Prostate cancer is the second-leading cause of cancer-related death in American men, and even deadlier among African American men, who are diagnosed younger and at increased risk for the disease compared to white or Hispanic men. Risk also increases with age and in those with a family history of prostate or other heritable cancers, including breast, ovarian, pancreatic, and colon cancer.
About three-fourths of prostate cancer patients are diagnosed before the disease spreads beyond the prostate. In this stage, most tumors are treatable and curable, though in 20 to 30 percent of patients, prostate cancer can come back after initial treatment. In a minority of patients, prostate cancer is diagnosed in an advanced stage, when it has already spread to other parts of the body. For those patients, a cure is unlikely and oncology providers focus on treatment to better control the cancer.
New research out of VCU Massey Comprehensive Cancer Center and the VCU Institute of Molecular Medicine (VIMM) — led by myself, Swadesh K. Das, PhD, and our team of collaborators — determined that a particular gene is the ringleader behind a molecular domino effect driving prostate cancer growth and metastasis. This gene is called MDA-9/Syntenin-1/SDCBP. Our findings could hold significant clinical implications for the treatment of prostate cancer and other forms of disease.
The study — published in the journal Proceedings of the National Academy of Sciences — aimed to understand the role of the MDA-9 gene in prostate cancer and how this gene communicates with surrounding cells and tissue in the tumor microenvironment to cause the disease to migrate into the bones. Bone metastasis is common in all types of advanced cancer, but particularly among patients with prostate and breast tumors. Once the cancer is in the bones, it drastically deteriorates bone health, often leading to fractures, breaks, and other life-threatening complications.
The final stages of cancer resulting in metastases are invariably fatal; there are virtually no options once a patient’s cancer has metastasized to the bone.
VCU Research Could Lead to Effective Therapies for Prostate Cancer
Extensive research previously conducted by us and our collaborators identified that the MDA-9 gene — a gene that is not specific to tumor cells and is found in all forms of tissue — is a major contributor to the spread of cancer; however, the biological why remained unknown.

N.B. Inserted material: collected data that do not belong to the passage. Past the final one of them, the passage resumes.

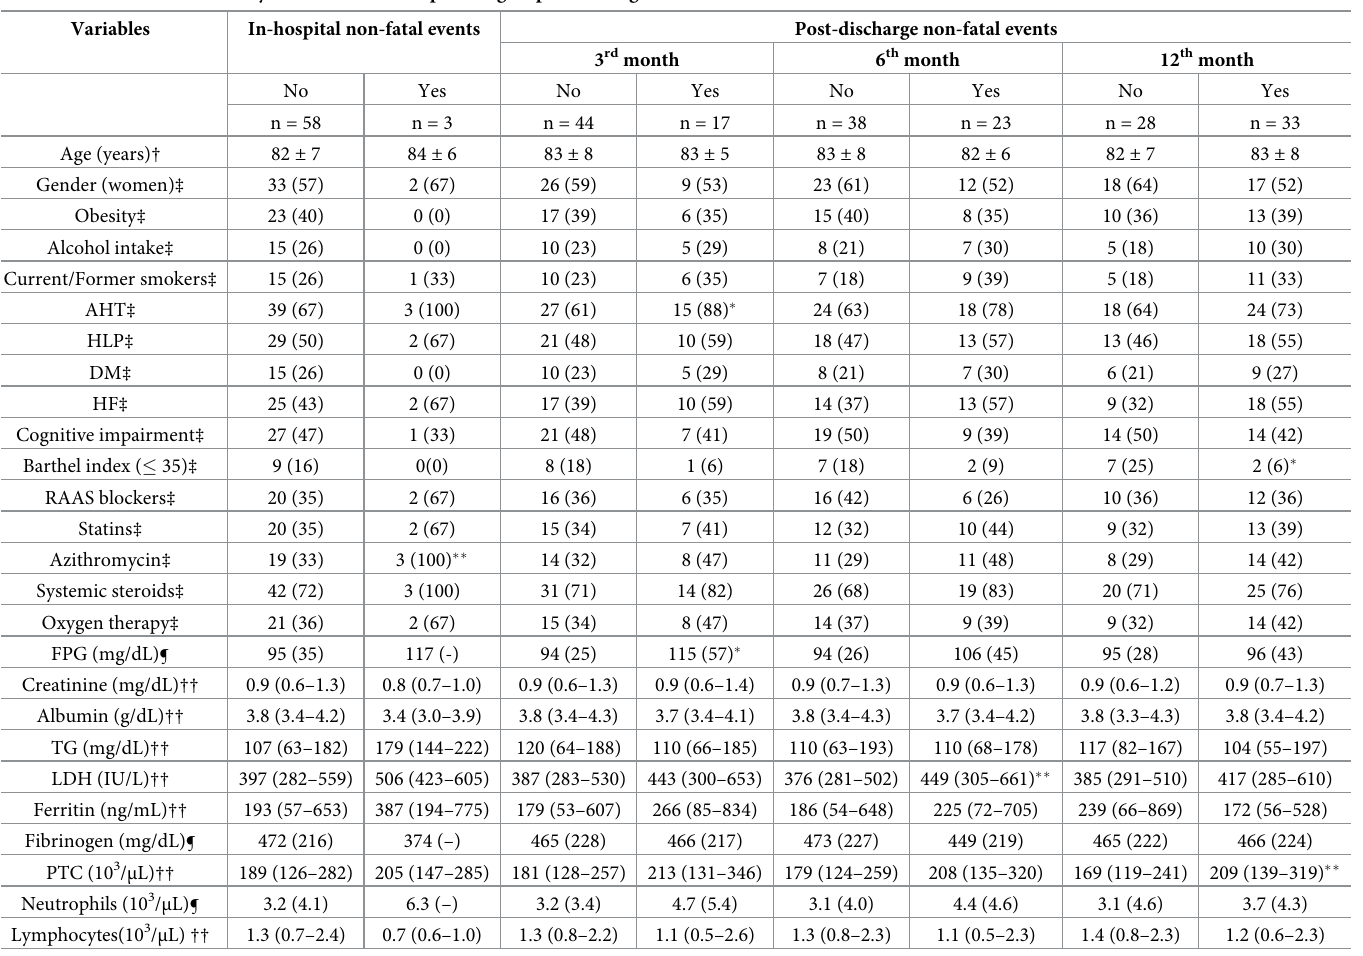
Table 2. Clinical and laboratory features of the comparison groups attending to non-fatal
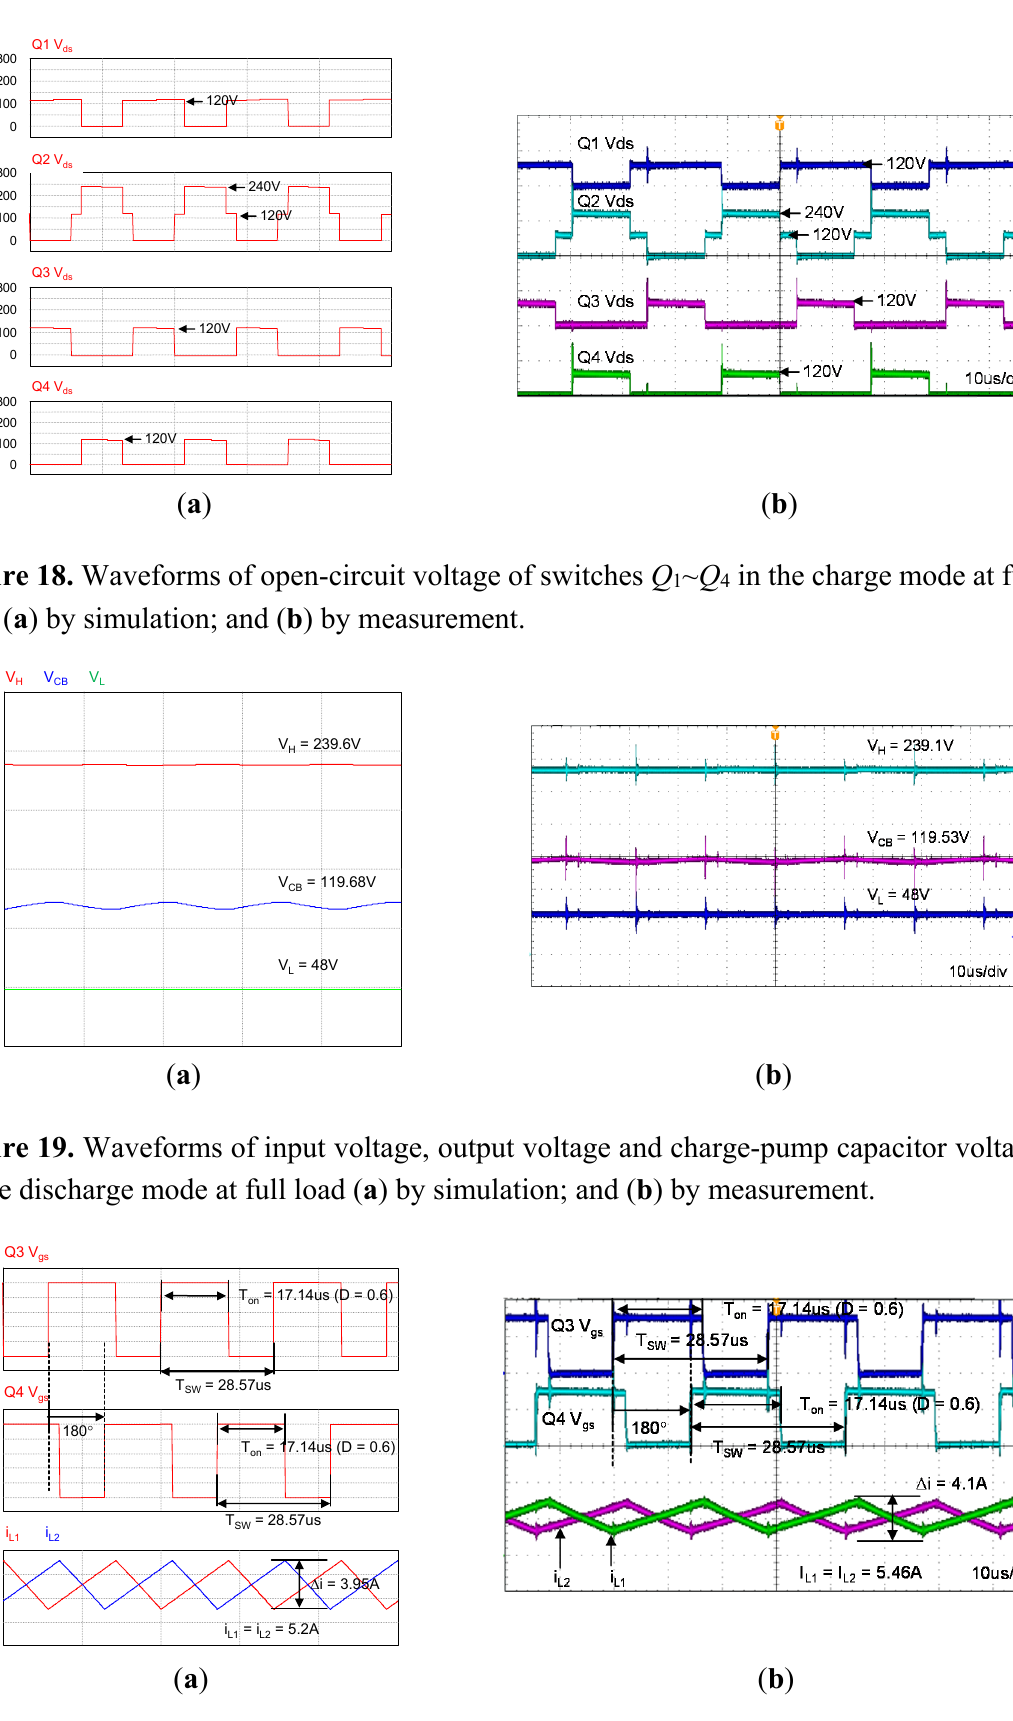
Figure 20. Waveforms of gate signals of low-side switches Q 3 ~ Q 4 , and two-phase inductor currents i L 1 ~ i L 2 in the discharge mode at full load ( a ) by simulation; and ( b ) by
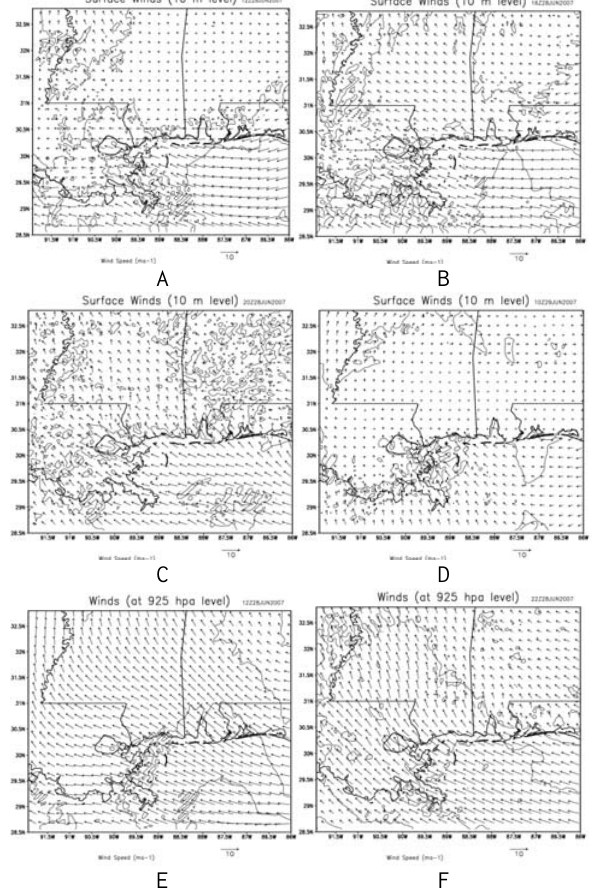
Figure 9 : Simulated wind pattern in the MS Gulf coast region for28-29 June, 2007. Panels a,b,c,d-for the surface wind and panels e,f-for winds at 925 hPa (~1km) level.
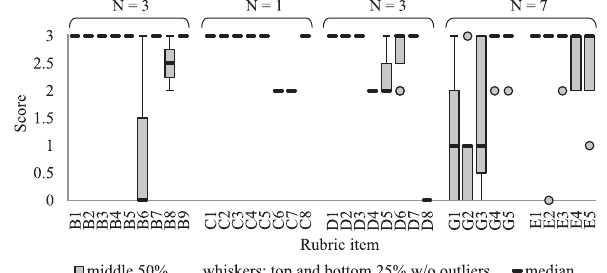
FIG. 4. The scores given to the old reports on each rubric item shown in a box-and-whiskers type diagram. The black line represents the median, it indicates the value under which at least 50% of all reports scored. The gray area is the interquartile range with at least 50% of the scores, and the whiskers are the remaining at most 50% of the scores. The outliers are represented as separate points (gray circles). 1 Rubric C was only used for one report, so there is no distribution of scores. Examples: On rubric item B6, the majority of the scores were 0 (at least 50% — median), while scores reached up to 3. Rubric items G2 and G3 have both at least 50% of the scores between 0 and 1, but G2 has only one outlier with a score of 3, while G3 has between 25% and 50% of the scores between 1 and 3. Therefore, although the median is the same, the distribution of G2 is peaked towards lower scores, while of G3 towards higher scores. Both, however, contain at least one score 3.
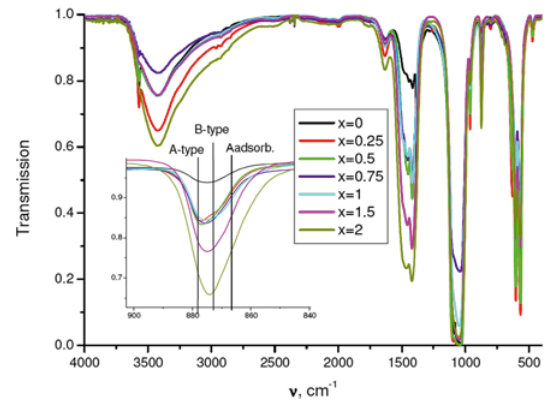
Figure 4. FTIR-spectra of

Through this new study, we demonstrated for the first time that MDA-9 is largely responsible for initiating a cellular chain reaction that sparks prostate cancer metastasis and empowers the tumor cells to take over control in the bone itself. We identified that MDA-9 activates a protein in tumor cells which regulates cell growth and division and releases it into bones. Then, the protein binds with receptors on the surface of a type of bone marrow cell. These interact with MDA-9 to activate the signaling pathway, which is responsible for cell regeneration. This releases a small migration-stimulating protein which attracts cancer cells into the bone tissue, which in turn interact to produce more protein and continue to draw more cancer cells into the environment, causing a cyclical chain of events that bolsters the growth of disease in bone. Additionally, as the protein is luring more tumor cells into the tissue, it is also causing the deterioration and fracture of the bones by enhancing the reproduction of osteoclasts, a subset of bone cells that destroy the bone.
This study offers a definitive demonstration of communication between prostate cancer cells and normal cells within the tumor tissue, and how this biological conversation between them allows for cancer cells to spread to and multiply in bone.
By eliminating MDA-9 in prostate cancer cells, we interrupted this genetic game of telephone that leads to tumor growth, preventing the spread of disease. We also observed that removing MDA-9 from bone cells did not negatively affect bone tissue.
In this study, the interaction was observed in animal, human, and patient-derived prostate cancer cells, but we believe these findings will hold implications for a variety of solid tumor types in which MDA-9 is also present, including brain, breast, melanoma, lung and pancreatic cancers, among others.
We’re close to something that may go into the clinic, and we have already developed a novel inhibitor drug that has previously shown promise through separate studies.
Research is ongoing to define safety of specific MDA-9 inhibitors in appropriate preclinical models in preparation for translation into the clinic for patients with prostate and other lethal cancers. Our ultimate aim is to define combination therapies that will help us treat patients with aggressive and currently therapy-resistant cancers.